Les écoles qui bénéficieront d’un moyen supplémentaire verront leurs conditions d’enseignement évoluer significativement ce qui aura des conséquences positives sur la scolarisation des élèves.
Gouverner, c’est choisir et vous avez dû choisir entre des dispositifs innovants, la formation continue et les ouvertures de classes dans les écoles. Ce qui confirme que la dotation est insuffisante pour pouvoir activer tous les leviers susceptibles d’assurer la réussite de tous nos élèves. Dans de nombreuses classes, cette année encore, les effectifs seront trop chargés, surtout en maternelle où l’on est bien loin de la bienveillance affichée par la loi de refondation. Ce sont 60 écoles du département qui auront une moyenne de plus de 28 élèves par classe. Est-ce raisonnable ? Les RASED et les maîtres G sont une fois de plus les parents pauvres de l’Ecole alors que la prise en charge des élèves en grande difficulté nécessiterait l’intervention d’enseignants spécialisés pour éviter que certains restent sur le bord du chemin. De plus en plus les élèves relevant des dispositifs ULIS sont inclus dans les classes ordinaires ce qui n’est pas sans conséquence sur les effectifs de ces classes. La FSU a déjà exprimé son souhait que ces élèves soient comptabilisés deux fois dans les effectifs des écoles à la fois en ULIS mais aussi dans les classes ordinaires.
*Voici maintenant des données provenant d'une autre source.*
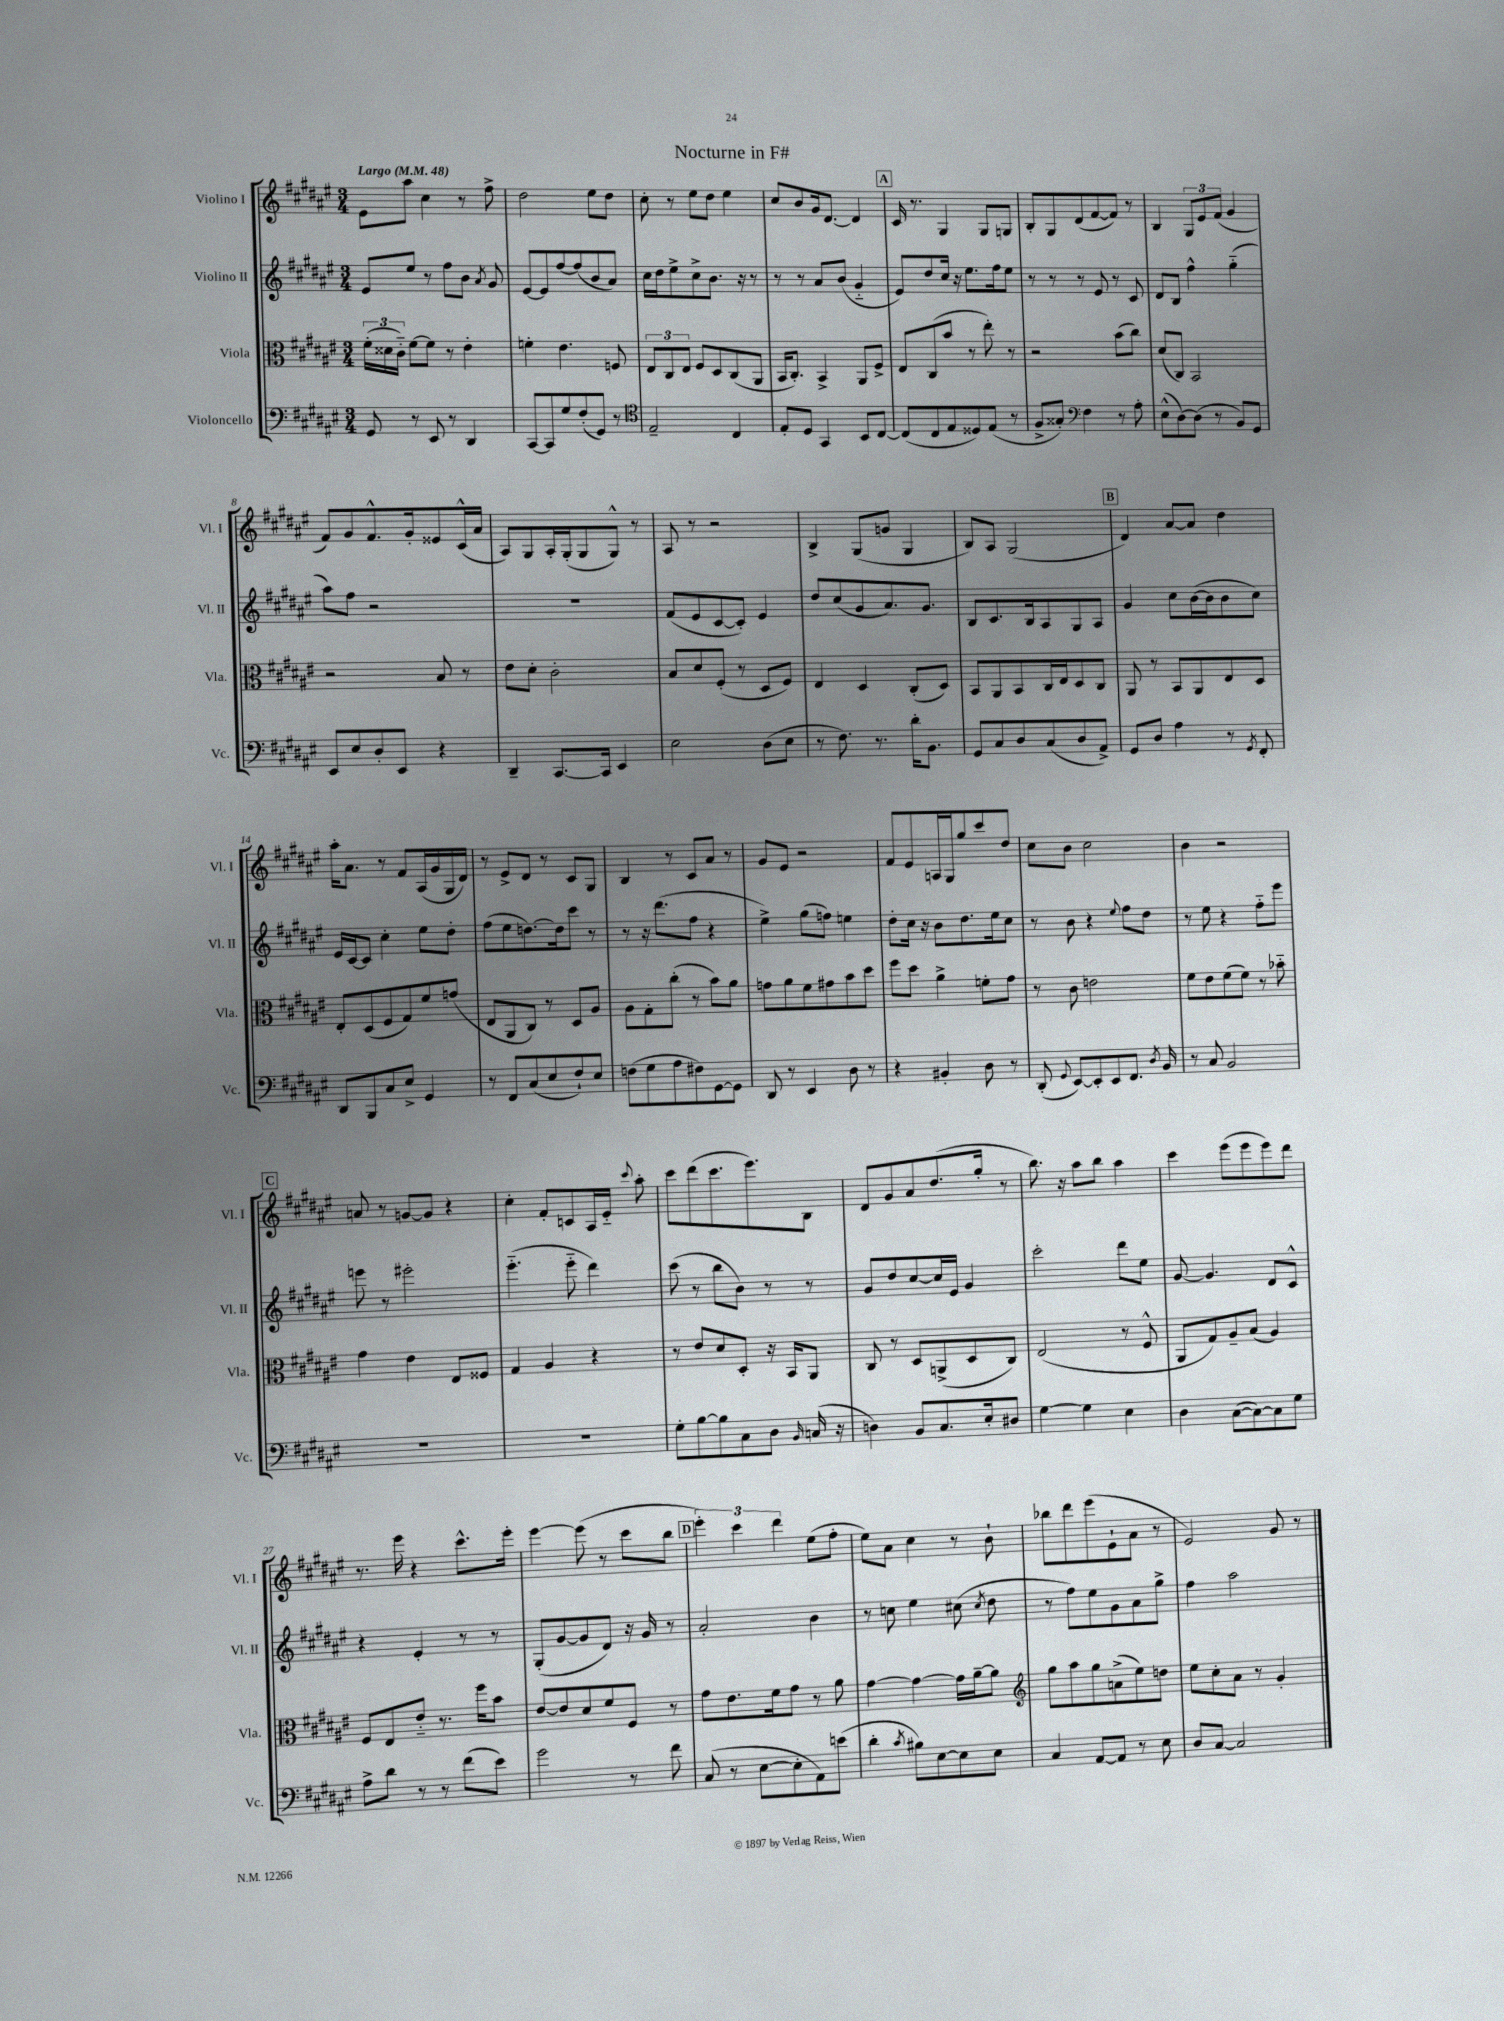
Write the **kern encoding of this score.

**kern	**kern	**kern	**kern
*staff4	*staff3	*staff2	*staff1
*clefF4	*clefC3	*clefG2	*clefG2
*k[f#c#g#d#a#e#]	*k[f#c#g#d#a#e#]	*k[f#c#g#d#a#e#]	*k[f#c#g#d#a#e#]
*M3/4	*M3/4	*M3/4	*M3/4
*MM48	*MM48	*MM48	*MM48
8GG#	(24f#'	8e#	8e#
.	24d##	.	.
.	24c#'~)	.	.
8r	[8f#	8ee#	8aa#
8EE#	8f#]	8r	4cc#
8r	8r	8ff#	.
4DD#	4e#'	8b	8r
.	.	8qa#	.
.	.	8g#	8ff#^
=	=	=	=
[8CC#	4f'	[8e#	2dd#
8CC#]	.	8e#]	.
8G#	4.e#	[8ff#	.
(8F#'	.	(8ff#]	.
8GG#)	.	8b	8ee#
8r	8F	8a#)	8dd#
=	=	=	=
*clefC4	*	*	*
2E#~	12E#	16cc#	8cc#'
.	.	16dd#	.
.	12C#	.	.
.	.	8ee#^	8r
.	12E#	.	.
.	8F#	8cc#^	8ee#
.	8D#	8.b	8dd#
4C#	(8C#	.	4ee#
.	.	16r	.
.	8AA#	8r	.
=	=	=	=
8E#'	16BB	8r	8cc#
.	8.C#')	.	.
8D#	.	8r	8b
4GG#	4BB^	8a#	16g#
.	.	.	[8.d#
.	.	(8b	.
8BB	8AA#	4g#'~	4d#]
[8C#	8F#^	.	.
=	=	=	=
(8C#]	8E#	8e#)	16c#
.	.	.	8.r
8C#	(8C#	8dd#	.
8E#	8b	16cc#	4G#
.	.	16r	.
8D##)	8r	8.ee#	.
(8E#	8ee#')	.	8G#
.	.	16ff#	.
8r	8r	8ee#	8G
=	=	=	=
8F#^	2r	8r	8B'
8G##')	.	8r	8G#
*clefF4	*	*	*
4F#	.	8r	(8d#
.	.	8e#	[8f#
8r	(8b	8r	8f#])
8A#'	8cc#)	8c#	8r
=	=	=	=
(8E#^^	(8d#	8d#	4B
[8D#)	8C#)	8B	.
(8D#]	2BB	4ff#^^	12G#
.	.	.	12e#
8r	.	.	.
.	.	.	(12f#
8BB)	.	(4gg#'~	4g#
8GG#	.	.	.
=	=	=	=
8EE#	2r	8aa#)	8f#)
8E#	.	8ff#	8g#
8D#'	.	2r	8.f#^^
8EE#	.	.	.
.	.	.	16g#'
4r	8B	.	8e##
.	8r	.	(16c#^^
.	.	.	16a#
=	=	=	=
4DD#~	8e#	2.r	8A#)
.	8d#'	.	8G#
[8.CC#	2c#'	.	16A#'
.	.	.	(16G#'
.	.	.	8G#
16CC#]	.	.	.
4EE#	.	.	8G#^^)
.	.	.	8r
=	=	=	=
2E#	8B	(8f#	8A#
.	8d#	8e#	8r
.	(8F#'	[8c#	2r
.	8r	8c#'])	.
(8D#	8D#	4e#	.
8E#	8F#)	.	.
=	=	=	=
8r	4E#	8dd#	4B^
8.F#)	.	(8cc#	.
.	4D#	8g#	(8G#
8.r	.	.	.
.	.	8.a#)	8g
16d#'	(8C#'	.	4G#
8.BB	.	8.g#	.
.	8D#)	.	.
=	=	=	=
8GG#	8BB	8B	8B)
8C#	8AA#	8.c#	8A#
8D#	8BB	.	(2G#
.	.	16B	.
(8C#	16C#	8A#	.
.	16E#	.	.
8D#	8D#	8G#	.
8AA#^)	8C#	8A#	.
=	=	=	=
8GG#	8AA#	4g#	4d#)
8D#	8r	.	.
4A#	8BB	8cc#	[8a#
.	8AA#	([16b	8a#]
.	.	16b]	.
8r	8E#	8b	4dd#
8qGG#	.	.	.
8FF#'	8D#	8cc#)	.
=	=	=	=
8DD#	8E#'	16e#	16aa#'
.	.	[16c#	8.a#
8BBB	(8D#	8c#]	.
8C#	8F#	4cc#'	8r
8E#^	8G#)	.	8f#
4GG#	8f#	8ee#	(16A#
.	.	.	16g#
.	(8g	8dd#'	16G#
.	.	.	16d#)
=	=	=	=
8r	8E#	(8ff#	8r
8FF#	8AA#	8ee#	8e#^
(8C#	8C#)	[8.dd)	8d#
8E#	8r	.	8r
.	.	16dd]	.
8F#`)	8D#	8ccc#	8c#
8E#	8A#	8r	8G#
=	=	=	=
(8F	8A#	8r	4B
8G#	8G#'	16r	.
.	.	(8.ddd#	.
8A#	(8cc#'	.	8r
8F#)	8r	8ff#	8c#
[8GG#	8b)	4r	8a#
8GG#]	8a#	.	8r
=	=	=	=
8DD#	8g	4ee#^)	8g#
8r	8a#	.	8e#
4EE#	8f#	(8gg#	2r
.	8g#	8ff)	.
8D#	8b	4ee	.
8r	8dd#	.	.
=	=	=	=
4r	8ff#	8dd#'	8f#
.	8dd#	16cc#	8e#
.	.	16r	.
4BB#'	4a#^	8b	16A
.	.	.	16G#
.	.	8.dd#	8gg#
8D#	8f'	.	8ccc#
.	.	16ee#	.
8r	8g#	8cc#	8dd#
=	=	=	=
(8DD#'	8r	8r	8cc#
8qqGG#	.	.	.
[8EE#)	8c#	8b	8b
8EE#']	2e	4r	2cc#
8EE#	.	.	.
.	.	8qqee#	.
8.FF#	.	8ff#	.
.	.	8dd#	.
8qD#	.	.	.
16BB	.	.	.
=	=	=	=
8r	8f#	8r	4b
8C#	8e#	8ee#	.
2BB	(8f#	4r	2r
.	8f#)	.	.
.	8r	8ff#'~	.
.	8b-'~	8eee#	.
=	=	=	=
2.r	4g#	8eee	8a
.	.	8r	8r
.	4e#	2eee#'	[8g
.	.	.	8g]
.	8E#	.	4r
.	8F##	.	.
=	=	=	=
2.r	4G#	(4.eee#'~	4cc#'
.	4A#	.	8f#'
.	.	8eee#'~	8c
.	4r	4ddd#)	16A#
.	.	.	16e#'~
.	.	.	8qqccc#
.	.	.	8aa#'
=	=	=	=
8G#'	8r	(8ccc#	8ccc#
[8B	8e#	8r	(8ddd#
8B]	8d#	8bb	8.ccc#
8C#	8D#'	8b)	.
.	.	.	8.eee#)
8D#	16r	8r	.
.	16BB	.	.
16qqBB	.	.	.
(16C	8AA#	8r	8B
16r	.	.	.
=	=	=	=
4D)	8C#	8g#	8d#
.	8r	8dd#	8g#
8BB	8D#	[8cc#	8a#
8.C#	(8AA^	16cc#]	(8.dd#
.	.	16e#	.
.	8D#	4g#	.
16E#'	.	.	16gg#'
8D#	8C#)	.	8r
=	=	=	=
[4G#	(2E#	2ccc#'	8.bb)
.	.	.	16r
4G#]	.	.	8aa#
.	.	.	8bb
4E#	8r	8ddd#	4aa#
.	8F#^^	8ee#	.
=	=	=	=
4D#	8AA#	[8g#	4ccc#
.	8G#)	4.g#]	.
([8C#	8A#~	.	(8eee#
8C#_)	(8B	.	8eee#
8C#]	4A#)	8d#	8eee#)
8G#	.	8c#^^	8ddd#
=	=	=	=
8A#^	8F#	4r	8.r
8d#	8E#	.	.
.	.	.	16eee#
8r	8e#'~	4e#'	4r
8r	8.r	.	.
(8f#	.	8r	8.ccc#^^
.	16ff#	.	.
8e#)	8b	8r	.
.	.	.	16eee#'
=	=	=	=
2g#	[8e#	(8G#'	[4eee#
.	8e#]	[8g#	.
.	8d#	8g#]	(8eee#]
.	8f#	8d#)	8r
8r	8F#	16r	8ccc#
.	.	16g#	.
8f#	8r	8r	8bb
=	=	=	=
(8C#	8g#	2a#'	6eee#')
8r	8.e#	.	.
.	.	.	6ccc#
[8E#	.	.	.
.	16f#	.	.
.	.	.	6ddd#
8E#']	8g#	.	.
8AA#)	8r	4b	(8ee#
(8e	8a#	.	8ff#'
=	=	=	=
4d#'	[4g#	8r	8ee#)
.	.	8cc	8a#
8qc#	.	.	.
8B#)	4g#_	4ee#	4cc#
[8E#	.	.	.
8E#]	16g#]	(8cc#	8r
.	[16a#~	.	.
.	.	8qcc#	.
8E#	8a#]	8dd#	8b`
=	=	=	=
*	*clefG2	*	*
4C#	8gg#	8r	8bb-
.	8aa#	8ff#)	8ddd#
[8AA#	8gg#	8ee#	(8eee#
8AA#]	(8a^	8g#	8e#`
8r	8ee#)	8a#	8a#
8E#	8dd	8gg#^	8r
=	=	=	=
8D#	8ee#	4ff#	2e#)
[8C#	8cc#'	.	.
2C#]	8a#	2aa#	.
.	8r	.	.
.	4g#'	.	8g#
.	.	.	8r
==	==	==	==
*-	*-	*-	*-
Le SNUipp-FSU Nord estime malgré tout notre dotation insuffisante. Il avait en effet estimé en 2014, les besoins de notre département à plus de 2 000 postes supplémentaires si on généralisait le dispositif « Plus de maîtres que de classes » à toutes les écoles, si on limitait les classes de TPS à 15 élèves, si on limitait à 22 élèves les classes en éducation prioritaire, si on abondait les postes d’enseignants spécialisés en RASED …
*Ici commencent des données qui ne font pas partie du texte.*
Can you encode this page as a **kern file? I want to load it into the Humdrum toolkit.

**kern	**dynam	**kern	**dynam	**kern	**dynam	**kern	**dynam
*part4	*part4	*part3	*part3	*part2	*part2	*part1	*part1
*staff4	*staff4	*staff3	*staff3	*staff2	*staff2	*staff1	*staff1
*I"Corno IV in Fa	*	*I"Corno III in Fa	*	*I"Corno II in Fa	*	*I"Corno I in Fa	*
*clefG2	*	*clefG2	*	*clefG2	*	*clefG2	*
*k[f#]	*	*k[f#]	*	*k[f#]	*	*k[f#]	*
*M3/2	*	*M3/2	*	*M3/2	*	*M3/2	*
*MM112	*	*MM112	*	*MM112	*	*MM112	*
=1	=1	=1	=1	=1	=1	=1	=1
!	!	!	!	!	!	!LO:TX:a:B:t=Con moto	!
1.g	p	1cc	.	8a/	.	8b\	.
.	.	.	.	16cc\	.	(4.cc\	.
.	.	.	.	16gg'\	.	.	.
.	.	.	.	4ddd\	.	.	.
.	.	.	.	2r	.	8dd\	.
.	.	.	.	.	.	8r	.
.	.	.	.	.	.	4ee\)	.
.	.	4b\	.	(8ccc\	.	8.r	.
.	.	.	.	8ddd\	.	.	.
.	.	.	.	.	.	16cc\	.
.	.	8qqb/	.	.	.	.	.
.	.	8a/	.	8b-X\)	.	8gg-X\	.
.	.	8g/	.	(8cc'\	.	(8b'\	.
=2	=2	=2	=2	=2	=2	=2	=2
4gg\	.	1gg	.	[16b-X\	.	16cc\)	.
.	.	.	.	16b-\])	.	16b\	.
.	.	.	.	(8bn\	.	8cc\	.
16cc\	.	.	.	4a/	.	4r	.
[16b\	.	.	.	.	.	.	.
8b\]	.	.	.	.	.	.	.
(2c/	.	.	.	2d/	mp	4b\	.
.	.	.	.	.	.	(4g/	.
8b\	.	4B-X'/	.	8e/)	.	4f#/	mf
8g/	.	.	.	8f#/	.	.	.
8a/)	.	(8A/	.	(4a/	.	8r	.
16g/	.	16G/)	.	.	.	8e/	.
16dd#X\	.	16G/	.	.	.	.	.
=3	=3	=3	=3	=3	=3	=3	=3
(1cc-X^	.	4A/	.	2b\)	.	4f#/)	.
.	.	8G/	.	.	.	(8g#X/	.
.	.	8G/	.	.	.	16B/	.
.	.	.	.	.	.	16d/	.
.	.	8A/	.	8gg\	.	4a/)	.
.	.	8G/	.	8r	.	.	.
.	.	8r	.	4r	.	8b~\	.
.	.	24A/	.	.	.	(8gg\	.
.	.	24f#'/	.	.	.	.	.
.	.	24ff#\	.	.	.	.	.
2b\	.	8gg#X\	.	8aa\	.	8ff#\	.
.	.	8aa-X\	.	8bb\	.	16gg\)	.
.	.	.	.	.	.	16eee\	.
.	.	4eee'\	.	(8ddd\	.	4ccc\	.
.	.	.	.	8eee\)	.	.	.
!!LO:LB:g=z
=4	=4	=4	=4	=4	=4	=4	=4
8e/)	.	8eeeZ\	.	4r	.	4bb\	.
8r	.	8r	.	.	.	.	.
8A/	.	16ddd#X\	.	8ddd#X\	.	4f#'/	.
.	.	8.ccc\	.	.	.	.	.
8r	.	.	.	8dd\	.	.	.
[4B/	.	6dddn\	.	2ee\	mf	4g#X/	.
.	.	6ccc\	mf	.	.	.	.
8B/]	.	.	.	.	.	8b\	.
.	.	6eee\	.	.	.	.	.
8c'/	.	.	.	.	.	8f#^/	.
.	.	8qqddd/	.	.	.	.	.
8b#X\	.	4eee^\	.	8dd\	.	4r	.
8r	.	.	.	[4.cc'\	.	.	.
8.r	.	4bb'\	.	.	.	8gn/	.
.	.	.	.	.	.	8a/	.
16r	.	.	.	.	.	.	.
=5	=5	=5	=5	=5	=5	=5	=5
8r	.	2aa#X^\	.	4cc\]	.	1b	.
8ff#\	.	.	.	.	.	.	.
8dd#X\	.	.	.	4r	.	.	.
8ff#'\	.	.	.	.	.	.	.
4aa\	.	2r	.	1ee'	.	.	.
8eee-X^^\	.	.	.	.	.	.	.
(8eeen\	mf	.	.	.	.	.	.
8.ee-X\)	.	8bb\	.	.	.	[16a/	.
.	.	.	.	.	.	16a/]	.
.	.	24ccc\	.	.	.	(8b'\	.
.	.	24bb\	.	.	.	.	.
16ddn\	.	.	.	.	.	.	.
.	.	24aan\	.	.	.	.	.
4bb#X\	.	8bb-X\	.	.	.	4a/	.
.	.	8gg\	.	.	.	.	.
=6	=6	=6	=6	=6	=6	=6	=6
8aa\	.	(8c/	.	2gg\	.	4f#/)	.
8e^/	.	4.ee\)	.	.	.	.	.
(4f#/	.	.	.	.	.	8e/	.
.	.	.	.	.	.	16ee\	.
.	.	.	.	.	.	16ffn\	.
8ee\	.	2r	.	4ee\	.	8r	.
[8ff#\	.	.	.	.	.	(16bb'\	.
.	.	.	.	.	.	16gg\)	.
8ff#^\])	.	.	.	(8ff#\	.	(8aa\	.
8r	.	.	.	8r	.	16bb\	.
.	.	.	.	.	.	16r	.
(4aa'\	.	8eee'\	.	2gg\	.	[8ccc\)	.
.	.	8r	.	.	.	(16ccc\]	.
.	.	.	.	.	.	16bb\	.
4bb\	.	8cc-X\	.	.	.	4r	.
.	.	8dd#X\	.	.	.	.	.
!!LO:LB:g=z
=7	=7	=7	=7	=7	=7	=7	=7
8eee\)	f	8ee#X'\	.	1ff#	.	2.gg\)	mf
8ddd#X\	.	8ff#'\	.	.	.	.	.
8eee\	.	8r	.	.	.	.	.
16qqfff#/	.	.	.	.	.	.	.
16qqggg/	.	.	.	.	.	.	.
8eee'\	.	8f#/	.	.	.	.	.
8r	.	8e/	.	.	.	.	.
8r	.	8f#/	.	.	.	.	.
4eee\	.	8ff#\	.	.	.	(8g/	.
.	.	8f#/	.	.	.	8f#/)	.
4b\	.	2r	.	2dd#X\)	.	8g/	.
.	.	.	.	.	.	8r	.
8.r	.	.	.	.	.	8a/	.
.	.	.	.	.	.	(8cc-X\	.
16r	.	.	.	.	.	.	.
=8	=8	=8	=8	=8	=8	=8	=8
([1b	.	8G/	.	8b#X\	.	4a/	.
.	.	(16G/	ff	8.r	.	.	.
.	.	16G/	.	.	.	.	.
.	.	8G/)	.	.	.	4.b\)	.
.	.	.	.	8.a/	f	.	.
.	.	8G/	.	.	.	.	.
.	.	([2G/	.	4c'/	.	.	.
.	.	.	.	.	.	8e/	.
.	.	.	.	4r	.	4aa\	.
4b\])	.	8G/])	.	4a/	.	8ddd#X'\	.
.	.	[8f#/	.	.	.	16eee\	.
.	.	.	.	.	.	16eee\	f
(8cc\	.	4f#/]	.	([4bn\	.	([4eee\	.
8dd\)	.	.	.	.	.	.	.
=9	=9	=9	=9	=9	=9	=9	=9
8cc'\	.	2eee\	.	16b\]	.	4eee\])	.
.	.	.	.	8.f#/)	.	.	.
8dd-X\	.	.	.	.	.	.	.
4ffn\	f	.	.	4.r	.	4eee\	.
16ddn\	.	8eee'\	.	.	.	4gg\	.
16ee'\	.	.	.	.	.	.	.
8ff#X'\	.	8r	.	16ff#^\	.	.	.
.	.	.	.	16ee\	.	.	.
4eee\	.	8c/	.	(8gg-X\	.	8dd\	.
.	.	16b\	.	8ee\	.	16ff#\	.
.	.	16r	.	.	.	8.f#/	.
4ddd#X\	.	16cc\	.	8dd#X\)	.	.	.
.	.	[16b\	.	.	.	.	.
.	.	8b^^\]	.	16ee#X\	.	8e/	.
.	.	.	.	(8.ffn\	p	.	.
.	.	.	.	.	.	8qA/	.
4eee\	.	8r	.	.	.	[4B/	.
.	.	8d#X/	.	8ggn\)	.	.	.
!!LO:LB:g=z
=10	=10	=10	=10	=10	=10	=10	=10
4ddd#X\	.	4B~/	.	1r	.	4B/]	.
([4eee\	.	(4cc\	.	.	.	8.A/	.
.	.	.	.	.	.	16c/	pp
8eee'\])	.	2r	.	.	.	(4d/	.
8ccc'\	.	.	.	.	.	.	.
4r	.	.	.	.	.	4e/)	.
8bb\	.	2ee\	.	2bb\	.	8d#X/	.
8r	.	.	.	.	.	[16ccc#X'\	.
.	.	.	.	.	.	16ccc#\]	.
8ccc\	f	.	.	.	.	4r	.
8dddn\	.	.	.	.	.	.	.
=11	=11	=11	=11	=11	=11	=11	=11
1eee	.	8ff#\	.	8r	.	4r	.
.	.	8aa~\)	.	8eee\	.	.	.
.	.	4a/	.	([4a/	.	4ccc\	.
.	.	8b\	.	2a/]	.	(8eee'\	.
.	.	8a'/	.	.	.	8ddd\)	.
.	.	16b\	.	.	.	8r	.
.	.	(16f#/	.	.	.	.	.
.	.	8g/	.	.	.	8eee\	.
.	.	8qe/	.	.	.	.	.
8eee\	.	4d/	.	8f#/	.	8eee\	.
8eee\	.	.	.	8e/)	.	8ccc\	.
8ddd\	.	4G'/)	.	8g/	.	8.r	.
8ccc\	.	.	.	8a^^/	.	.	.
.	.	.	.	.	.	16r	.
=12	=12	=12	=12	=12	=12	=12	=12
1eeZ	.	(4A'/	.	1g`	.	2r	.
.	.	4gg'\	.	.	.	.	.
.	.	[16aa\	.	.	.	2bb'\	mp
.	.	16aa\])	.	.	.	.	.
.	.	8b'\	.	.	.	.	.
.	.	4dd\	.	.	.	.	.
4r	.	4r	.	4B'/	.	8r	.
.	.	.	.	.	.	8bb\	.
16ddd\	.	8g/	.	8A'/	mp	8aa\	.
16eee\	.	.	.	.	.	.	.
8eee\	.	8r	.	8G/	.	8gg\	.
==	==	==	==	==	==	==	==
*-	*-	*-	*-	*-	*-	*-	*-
Toute seule, l’Ecole ne résoudra pas tous les problèmes. L’investissement dans l’Ecole et notamment en Education Prioritaire doit aussi s’accompagner de politiques de lutte contre les inégalités sociales, culturelles, économiques et d’une réelle politique de mixité sociale.
Pour autant, l’école peut déjà beaucoup. C’est ce qui fonde notre volonté commune d’œuvrer pour que notre école se transforme afin de permettre réellement la réussite de tous les élèves.
Investir pour l’Ecole, c’est investir pour l’avenir.